Determine the number of lines in the data that contain "depth". Answer with that number only.

Top of Material for the task

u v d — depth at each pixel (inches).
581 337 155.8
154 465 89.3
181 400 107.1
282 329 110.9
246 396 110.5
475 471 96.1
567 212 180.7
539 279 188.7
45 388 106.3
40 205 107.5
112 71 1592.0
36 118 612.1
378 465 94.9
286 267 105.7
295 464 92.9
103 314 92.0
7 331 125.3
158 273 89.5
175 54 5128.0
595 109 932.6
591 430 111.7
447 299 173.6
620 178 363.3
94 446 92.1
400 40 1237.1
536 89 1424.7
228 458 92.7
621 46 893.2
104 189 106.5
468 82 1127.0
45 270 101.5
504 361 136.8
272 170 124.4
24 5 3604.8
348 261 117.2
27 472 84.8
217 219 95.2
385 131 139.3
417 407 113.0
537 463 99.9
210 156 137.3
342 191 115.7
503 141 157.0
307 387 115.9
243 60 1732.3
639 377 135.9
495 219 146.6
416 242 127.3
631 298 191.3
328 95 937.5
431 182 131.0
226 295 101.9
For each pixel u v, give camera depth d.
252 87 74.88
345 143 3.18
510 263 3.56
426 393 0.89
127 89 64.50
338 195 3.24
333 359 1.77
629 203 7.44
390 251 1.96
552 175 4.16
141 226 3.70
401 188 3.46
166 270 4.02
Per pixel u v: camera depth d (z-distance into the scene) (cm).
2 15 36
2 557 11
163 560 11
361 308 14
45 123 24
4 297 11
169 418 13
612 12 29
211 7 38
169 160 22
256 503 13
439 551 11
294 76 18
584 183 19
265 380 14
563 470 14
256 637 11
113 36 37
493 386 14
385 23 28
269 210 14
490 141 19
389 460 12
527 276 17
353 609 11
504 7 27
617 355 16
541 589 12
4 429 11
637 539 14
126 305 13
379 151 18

Bottom of Material for the task

• [Answer to this task]: 3